===== Extract =====

Page Weight & Asset Size Checker
Measure your HTML and every asset on the page against Googlebot's 2 MB per-file crawl limit and Bing's HTML size guidance.
Why Page Weight Matters for Crawling
In February 2026, Google updated its crawler documentation with a number that had been folklore for years: Googlebot crawls only the first 2 MB of a supported file type (64 MB for PDFs). The limit applies per resource — your HTML document, each CSS file, and each JavaScript file are fetched separately, and every one of them is cut off at 2 MB of uncompressed data. Anything past that point is never fetched: content is invisible to Search, and a JavaScript bundle truncated mid-file can make Google misread the entire page.
Bing approaches the document itself with soft guidance rather than a hard cutoff. Bing Webmaster Tools shows a low-priority notice for HTML above roughly 125 KB — "risks not being fully cached" — and current Bing documentation references a 1 MB soft limit. Pages over those thresholds are routinely indexed; the notice is an early signal, not a penalty. For perspective, the median HTML page on the web weighs about 30–33 KB — most sites are nowhere near any of these numbers. The risk group is JavaScript-heavy single-page apps and "inline everything" builds: hydration state dumped into the document, critical CSS inlined wholesale, SVG sprites embedded in markup, and multi-megabyte vendor bundles.
Because the limits apply to uncompressed bytes, gzip or Brotli compression does not rescue an oversized file. A 5 MB bundle that travels as 1 MB on the wire is still truncated at 2 MB once decoded. This tool reports both numbers for every file so you can see exactly where you stand.
What Gets Measured
- The HTML document — transferred and uncompressed size, checked against Google's hard 2 MB limit and Bing's soft 125 KB / 1 MB thresholds
- JavaScript —
script[src]tags and modulepreload hints - CSS — stylesheets and preloaded styles
- Images — img tags, every unique srcset variant, picture sources, favicons, and url(...) references in inline styles
- Fonts, media, iframes — preloaded fonts, video/audio sources and posters, embedded frames and objects
- Inline data: URIs — counted toward page weight without being fetched
How to Use the Results
Fix red warnings first — any file over Google's hard limit is being truncated by Googlebot today. Amber notices are softer signals worth addressing on your own schedule, not emergencies. For oversized HTML, externalize inlined scripts, styles, and state into separate files (each gets its own 2 MB budget). For oversized JavaScript, code-split the bundle into smaller chunks. For images and media, compress and serve modern formats. Remember that the limits are about uncompressed size: minification and code removal shrink the real number, gzip alone does not.
Heavy JavaScript is also the root cause of most rendering and indexation problems. If your content only appears after a multi-megabyte bundle executes, pre-rendering serves bots fully rendered HTML so indexing never depends on the bundle being fetched and executed at all. Pair this tool with the Quick SEO Audit for a broader technical check, Core Web Vitals for the user-facing performance picture, and the Crawler Checker to see what each bot actually receives from your server.
The canonical reference is Google's Googlebot documentation, which describes the per-file crawl limits and truncation behavior.

===== Supplied material =====

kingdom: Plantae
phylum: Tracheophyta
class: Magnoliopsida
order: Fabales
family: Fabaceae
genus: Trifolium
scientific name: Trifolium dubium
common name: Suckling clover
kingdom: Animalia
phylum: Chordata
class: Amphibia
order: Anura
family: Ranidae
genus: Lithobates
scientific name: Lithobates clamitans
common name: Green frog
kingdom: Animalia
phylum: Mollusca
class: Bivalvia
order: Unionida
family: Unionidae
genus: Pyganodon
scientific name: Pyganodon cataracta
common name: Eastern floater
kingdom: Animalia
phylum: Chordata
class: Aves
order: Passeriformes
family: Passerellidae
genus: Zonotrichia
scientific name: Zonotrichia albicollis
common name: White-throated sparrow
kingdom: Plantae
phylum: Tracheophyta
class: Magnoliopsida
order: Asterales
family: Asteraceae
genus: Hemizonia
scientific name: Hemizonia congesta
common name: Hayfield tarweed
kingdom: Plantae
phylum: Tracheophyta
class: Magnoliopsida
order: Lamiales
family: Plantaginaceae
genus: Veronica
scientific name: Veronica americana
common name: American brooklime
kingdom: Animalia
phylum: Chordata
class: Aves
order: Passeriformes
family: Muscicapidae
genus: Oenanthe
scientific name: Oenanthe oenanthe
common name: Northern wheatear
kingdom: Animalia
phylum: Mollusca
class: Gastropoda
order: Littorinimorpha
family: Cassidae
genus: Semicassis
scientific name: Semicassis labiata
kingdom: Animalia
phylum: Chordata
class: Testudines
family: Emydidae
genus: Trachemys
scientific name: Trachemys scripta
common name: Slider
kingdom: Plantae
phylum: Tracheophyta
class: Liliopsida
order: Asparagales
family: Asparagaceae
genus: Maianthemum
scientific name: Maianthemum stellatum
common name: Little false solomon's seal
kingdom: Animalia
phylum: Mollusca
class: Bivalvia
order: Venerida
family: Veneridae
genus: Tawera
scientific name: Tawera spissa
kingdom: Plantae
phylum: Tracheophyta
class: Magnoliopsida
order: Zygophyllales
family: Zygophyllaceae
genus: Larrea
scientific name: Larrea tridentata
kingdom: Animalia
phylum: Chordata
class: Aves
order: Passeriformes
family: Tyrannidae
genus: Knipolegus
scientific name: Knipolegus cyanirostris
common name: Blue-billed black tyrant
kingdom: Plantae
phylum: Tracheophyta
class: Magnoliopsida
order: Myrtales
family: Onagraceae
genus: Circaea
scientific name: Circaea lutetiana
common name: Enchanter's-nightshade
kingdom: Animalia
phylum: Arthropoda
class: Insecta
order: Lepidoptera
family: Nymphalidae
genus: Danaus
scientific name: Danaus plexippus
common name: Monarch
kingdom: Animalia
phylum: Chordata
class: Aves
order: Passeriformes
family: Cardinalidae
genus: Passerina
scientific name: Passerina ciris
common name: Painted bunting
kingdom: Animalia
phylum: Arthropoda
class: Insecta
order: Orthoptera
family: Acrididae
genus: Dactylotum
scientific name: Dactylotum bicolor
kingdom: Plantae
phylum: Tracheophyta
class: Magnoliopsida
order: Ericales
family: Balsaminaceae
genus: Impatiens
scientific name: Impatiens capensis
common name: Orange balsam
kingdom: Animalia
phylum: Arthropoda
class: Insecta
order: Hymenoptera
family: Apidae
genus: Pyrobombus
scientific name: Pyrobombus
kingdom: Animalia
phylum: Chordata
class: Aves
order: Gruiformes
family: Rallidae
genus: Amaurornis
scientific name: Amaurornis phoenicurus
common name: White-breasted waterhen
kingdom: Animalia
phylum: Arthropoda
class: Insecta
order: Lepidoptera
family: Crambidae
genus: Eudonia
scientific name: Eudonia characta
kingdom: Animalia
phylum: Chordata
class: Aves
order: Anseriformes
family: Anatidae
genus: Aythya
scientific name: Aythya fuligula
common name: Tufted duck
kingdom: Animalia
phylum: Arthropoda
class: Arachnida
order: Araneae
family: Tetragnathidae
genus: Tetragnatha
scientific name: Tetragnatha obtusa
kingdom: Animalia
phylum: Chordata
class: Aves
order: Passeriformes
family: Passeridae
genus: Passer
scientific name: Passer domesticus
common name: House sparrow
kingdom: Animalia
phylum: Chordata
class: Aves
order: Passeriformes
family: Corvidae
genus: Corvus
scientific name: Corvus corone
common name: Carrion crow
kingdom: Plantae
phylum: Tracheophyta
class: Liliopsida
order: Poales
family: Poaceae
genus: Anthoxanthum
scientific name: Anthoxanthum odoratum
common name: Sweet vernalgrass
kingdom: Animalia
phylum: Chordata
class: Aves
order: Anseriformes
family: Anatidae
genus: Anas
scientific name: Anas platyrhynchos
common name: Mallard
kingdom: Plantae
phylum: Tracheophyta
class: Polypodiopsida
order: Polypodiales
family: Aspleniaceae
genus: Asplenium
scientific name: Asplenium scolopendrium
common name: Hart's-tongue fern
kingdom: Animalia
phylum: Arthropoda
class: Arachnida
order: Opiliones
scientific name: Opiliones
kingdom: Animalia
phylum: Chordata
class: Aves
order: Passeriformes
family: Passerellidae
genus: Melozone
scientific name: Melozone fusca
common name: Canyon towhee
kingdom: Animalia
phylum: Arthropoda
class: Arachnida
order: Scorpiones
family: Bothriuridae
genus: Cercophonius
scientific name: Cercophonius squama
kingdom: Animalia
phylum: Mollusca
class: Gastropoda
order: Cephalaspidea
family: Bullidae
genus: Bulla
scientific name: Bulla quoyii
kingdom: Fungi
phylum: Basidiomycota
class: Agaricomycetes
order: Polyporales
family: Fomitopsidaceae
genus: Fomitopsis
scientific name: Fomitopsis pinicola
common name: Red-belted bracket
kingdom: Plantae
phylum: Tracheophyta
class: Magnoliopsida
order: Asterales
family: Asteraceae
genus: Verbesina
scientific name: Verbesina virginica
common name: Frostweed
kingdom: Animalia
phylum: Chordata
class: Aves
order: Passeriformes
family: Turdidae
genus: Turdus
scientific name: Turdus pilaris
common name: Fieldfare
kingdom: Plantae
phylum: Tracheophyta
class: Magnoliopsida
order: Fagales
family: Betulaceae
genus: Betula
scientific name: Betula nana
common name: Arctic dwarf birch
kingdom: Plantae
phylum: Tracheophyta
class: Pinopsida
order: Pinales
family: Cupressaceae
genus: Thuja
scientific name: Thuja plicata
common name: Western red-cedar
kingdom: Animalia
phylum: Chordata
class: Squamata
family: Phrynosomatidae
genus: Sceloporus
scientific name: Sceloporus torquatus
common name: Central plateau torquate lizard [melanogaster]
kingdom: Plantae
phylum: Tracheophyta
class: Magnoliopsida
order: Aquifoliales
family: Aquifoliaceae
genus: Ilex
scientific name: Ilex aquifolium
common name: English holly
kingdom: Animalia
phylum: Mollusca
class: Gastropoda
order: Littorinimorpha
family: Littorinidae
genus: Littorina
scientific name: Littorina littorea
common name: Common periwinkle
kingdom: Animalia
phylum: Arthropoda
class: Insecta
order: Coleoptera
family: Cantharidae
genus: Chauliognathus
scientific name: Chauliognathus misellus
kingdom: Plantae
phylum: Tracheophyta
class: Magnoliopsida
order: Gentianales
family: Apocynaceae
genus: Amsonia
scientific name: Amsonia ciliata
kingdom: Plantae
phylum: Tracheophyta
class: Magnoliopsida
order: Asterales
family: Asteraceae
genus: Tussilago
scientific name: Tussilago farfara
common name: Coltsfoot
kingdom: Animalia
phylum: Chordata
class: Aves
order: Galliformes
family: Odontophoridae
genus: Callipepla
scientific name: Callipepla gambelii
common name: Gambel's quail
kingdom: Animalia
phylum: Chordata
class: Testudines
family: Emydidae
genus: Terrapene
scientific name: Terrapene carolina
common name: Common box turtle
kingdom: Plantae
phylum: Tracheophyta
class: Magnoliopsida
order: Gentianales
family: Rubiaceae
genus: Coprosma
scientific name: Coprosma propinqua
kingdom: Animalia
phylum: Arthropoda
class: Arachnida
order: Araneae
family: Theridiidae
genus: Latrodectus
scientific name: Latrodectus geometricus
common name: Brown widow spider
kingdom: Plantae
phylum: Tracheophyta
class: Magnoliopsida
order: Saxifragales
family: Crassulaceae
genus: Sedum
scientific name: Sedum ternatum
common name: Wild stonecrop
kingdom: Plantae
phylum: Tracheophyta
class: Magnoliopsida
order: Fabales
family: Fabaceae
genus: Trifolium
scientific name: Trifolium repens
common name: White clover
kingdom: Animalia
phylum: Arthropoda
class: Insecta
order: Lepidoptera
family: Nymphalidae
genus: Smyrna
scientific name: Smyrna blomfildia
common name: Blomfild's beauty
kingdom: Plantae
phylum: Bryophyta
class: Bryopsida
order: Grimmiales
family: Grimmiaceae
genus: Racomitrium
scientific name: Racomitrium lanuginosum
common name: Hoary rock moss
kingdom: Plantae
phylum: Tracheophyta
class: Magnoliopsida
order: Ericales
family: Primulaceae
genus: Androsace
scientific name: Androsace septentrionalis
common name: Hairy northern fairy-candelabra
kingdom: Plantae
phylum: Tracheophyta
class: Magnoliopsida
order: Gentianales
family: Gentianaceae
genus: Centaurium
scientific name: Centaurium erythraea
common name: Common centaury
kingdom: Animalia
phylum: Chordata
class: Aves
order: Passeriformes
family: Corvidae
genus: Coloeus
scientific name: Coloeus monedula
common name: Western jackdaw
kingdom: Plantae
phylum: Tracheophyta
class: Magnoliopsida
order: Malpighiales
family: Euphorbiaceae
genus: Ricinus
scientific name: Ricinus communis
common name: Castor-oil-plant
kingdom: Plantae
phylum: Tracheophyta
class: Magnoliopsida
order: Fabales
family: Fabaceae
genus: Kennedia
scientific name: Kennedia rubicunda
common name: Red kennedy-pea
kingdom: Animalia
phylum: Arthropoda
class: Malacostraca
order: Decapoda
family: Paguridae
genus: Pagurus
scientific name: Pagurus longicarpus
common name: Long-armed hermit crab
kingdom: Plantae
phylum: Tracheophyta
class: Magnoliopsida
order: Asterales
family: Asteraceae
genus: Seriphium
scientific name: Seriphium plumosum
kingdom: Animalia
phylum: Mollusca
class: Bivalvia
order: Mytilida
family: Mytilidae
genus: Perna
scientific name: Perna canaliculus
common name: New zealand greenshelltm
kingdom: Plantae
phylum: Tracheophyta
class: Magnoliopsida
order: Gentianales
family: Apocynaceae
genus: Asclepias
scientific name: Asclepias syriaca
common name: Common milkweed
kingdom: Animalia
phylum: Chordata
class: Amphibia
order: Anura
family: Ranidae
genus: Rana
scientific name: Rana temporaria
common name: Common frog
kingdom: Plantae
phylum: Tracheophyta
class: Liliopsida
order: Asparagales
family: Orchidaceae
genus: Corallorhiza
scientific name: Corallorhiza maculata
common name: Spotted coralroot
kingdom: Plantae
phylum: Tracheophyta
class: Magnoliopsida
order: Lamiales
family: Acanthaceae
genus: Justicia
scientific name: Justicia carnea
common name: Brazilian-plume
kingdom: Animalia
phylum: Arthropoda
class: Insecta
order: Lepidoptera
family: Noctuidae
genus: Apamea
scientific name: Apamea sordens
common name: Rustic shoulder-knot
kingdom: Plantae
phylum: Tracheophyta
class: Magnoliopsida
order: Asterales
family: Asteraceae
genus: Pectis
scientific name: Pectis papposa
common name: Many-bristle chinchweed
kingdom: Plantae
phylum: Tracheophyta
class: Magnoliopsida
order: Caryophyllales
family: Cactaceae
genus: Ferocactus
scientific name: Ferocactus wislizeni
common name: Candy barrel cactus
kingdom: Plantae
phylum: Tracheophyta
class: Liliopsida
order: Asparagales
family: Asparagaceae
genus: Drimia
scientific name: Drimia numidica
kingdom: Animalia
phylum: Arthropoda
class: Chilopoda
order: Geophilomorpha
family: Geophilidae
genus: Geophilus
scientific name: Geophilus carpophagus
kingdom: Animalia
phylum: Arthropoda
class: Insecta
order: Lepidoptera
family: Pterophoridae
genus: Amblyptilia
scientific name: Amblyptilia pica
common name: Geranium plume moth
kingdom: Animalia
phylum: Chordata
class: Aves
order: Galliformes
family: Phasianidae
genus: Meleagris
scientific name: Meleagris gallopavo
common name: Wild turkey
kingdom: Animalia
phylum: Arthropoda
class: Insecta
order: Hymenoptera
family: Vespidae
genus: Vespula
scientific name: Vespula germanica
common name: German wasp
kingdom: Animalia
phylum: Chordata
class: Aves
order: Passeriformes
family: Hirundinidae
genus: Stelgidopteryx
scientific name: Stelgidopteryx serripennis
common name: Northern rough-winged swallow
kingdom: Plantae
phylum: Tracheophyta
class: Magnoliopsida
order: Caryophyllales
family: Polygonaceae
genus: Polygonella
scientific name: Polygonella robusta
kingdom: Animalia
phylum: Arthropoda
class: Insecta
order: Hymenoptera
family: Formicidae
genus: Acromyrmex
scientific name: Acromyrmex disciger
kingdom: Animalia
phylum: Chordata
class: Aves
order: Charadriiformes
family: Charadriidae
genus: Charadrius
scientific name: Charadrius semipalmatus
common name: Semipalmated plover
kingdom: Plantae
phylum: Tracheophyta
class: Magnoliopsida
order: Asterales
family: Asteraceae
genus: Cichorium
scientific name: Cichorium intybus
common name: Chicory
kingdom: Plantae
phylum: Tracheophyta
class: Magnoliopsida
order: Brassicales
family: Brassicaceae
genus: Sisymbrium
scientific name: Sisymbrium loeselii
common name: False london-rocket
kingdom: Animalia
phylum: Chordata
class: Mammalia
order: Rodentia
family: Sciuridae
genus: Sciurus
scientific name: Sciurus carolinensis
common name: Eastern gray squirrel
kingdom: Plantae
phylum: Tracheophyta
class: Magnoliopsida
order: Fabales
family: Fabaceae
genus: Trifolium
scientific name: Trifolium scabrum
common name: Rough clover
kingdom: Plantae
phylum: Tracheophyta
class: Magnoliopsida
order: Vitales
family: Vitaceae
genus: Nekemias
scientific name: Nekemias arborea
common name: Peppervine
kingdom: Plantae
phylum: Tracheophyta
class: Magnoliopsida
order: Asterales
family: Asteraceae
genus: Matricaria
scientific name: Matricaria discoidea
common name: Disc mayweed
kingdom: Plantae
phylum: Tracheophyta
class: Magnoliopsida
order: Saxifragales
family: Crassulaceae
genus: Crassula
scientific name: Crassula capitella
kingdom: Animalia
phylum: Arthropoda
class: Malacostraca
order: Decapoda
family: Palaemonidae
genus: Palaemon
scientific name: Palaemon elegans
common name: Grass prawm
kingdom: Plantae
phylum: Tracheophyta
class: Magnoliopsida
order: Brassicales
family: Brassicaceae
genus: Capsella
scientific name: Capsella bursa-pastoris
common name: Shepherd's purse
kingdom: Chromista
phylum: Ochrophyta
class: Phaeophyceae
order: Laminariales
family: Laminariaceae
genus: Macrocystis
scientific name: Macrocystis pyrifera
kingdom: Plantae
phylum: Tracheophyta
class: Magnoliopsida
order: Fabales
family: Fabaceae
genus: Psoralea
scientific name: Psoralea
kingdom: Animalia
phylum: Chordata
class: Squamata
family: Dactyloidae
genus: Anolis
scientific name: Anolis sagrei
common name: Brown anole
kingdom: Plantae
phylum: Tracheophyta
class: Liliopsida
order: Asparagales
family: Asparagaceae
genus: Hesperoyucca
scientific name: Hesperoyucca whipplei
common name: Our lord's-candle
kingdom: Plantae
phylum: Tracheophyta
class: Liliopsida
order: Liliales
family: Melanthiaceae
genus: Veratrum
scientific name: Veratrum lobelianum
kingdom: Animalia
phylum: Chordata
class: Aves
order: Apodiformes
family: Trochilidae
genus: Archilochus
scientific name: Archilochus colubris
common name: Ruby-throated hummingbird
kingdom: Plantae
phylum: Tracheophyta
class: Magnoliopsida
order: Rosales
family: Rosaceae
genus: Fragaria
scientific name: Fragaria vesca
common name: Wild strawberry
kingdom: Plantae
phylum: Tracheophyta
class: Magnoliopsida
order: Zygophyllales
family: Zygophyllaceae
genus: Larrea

=====

Exercise requirements:
A - Revise the page weight article from "Because the limits" up to and including "where you stand.", changing "wire" to "network".
B - Turn the paragraph of the page weight article that opens "Fix red warnings first" into a short list that keeps its main facts.
You can ignore the listing.

Answers for each item:
A -
Because the limits apply to uncompressed bytes, gzip or Brotli compression does not rescue an oversized file. A 5 MB bundle that travels as 1 MB on the network is still truncated at 2 MB once decoded. This tool reports both numbers for every file so you can see exactly where you stand.

B -
- Red warnings come first, since any file over Google's hard limit is being truncated by Googlebot today.
- Amber notices are softer signals to handle on your own schedule.
- For oversized HTML, move inlined scripts, styles, and state into separate files. Each file gets its own 2 MB budget.
- For oversized JavaScript, code-split the bundle into smaller chunks.
- For images and media, compress them and serve modern formats.
- The limits apply to uncompressed size. Minification and code removal shrink it, but gzip alone does not.